Page images and their extracted text

==*==

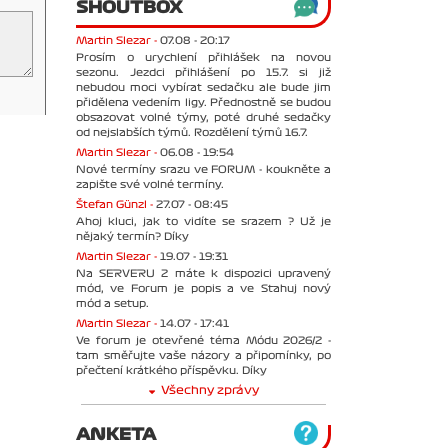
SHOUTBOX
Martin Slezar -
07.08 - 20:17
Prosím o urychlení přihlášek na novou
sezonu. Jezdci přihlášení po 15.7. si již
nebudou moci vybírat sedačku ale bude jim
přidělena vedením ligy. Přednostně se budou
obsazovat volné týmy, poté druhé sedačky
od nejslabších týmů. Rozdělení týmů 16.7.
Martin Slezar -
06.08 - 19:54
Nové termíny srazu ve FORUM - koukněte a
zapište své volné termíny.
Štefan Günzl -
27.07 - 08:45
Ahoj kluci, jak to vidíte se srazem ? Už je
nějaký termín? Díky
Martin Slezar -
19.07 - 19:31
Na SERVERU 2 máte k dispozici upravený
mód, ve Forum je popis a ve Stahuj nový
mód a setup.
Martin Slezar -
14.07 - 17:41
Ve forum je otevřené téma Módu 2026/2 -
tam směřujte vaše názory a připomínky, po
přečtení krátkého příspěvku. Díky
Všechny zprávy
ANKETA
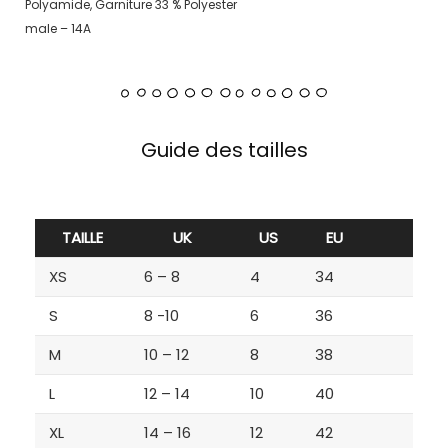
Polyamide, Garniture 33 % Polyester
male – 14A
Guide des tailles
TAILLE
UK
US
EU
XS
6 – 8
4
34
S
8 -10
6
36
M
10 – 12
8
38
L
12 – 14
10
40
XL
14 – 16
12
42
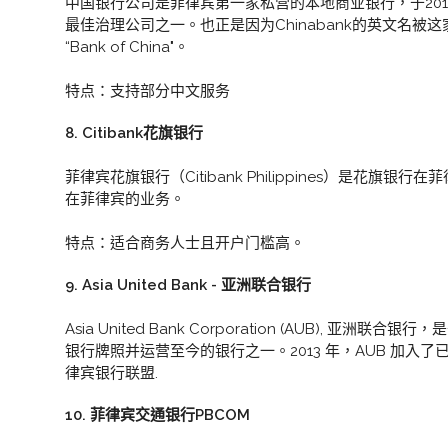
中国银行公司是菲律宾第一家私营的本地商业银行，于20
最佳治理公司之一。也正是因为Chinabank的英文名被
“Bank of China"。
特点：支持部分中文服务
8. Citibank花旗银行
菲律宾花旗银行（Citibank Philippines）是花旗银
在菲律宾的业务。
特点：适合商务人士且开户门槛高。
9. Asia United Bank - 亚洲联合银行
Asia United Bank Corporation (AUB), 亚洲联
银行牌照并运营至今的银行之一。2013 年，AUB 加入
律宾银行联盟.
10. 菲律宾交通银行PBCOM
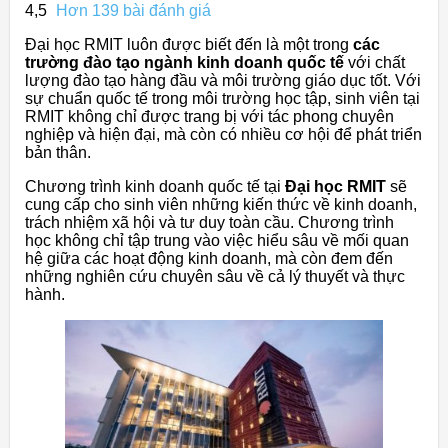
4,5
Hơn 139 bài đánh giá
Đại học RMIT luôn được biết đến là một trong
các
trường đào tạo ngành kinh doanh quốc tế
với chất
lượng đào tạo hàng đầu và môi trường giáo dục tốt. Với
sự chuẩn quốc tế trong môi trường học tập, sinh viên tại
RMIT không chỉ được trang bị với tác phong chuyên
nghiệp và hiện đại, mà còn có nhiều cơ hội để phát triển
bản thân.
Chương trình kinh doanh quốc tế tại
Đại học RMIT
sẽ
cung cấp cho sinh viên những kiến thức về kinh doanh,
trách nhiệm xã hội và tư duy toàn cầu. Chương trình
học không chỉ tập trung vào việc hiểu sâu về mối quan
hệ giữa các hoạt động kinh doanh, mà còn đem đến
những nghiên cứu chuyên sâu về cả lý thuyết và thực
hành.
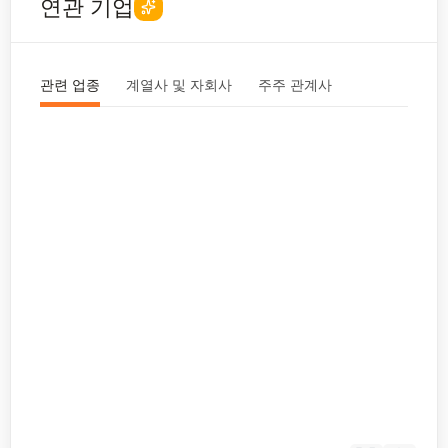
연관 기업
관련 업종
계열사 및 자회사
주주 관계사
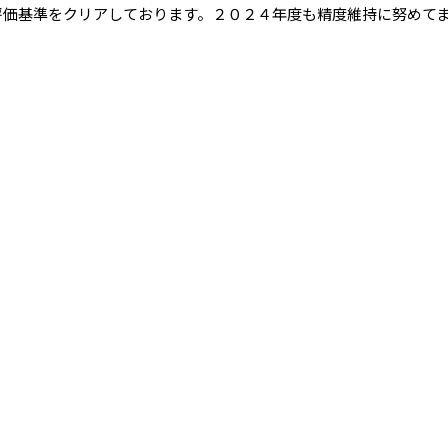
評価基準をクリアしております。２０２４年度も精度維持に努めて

==*==

Problem to work on:
Collect every line in the items above that contains the word "được". Letter case counts.

Solution:
Đại học RMIT luôn được biết đến là một trong
RMIT không chỉ được trang bị với tác phong chuyên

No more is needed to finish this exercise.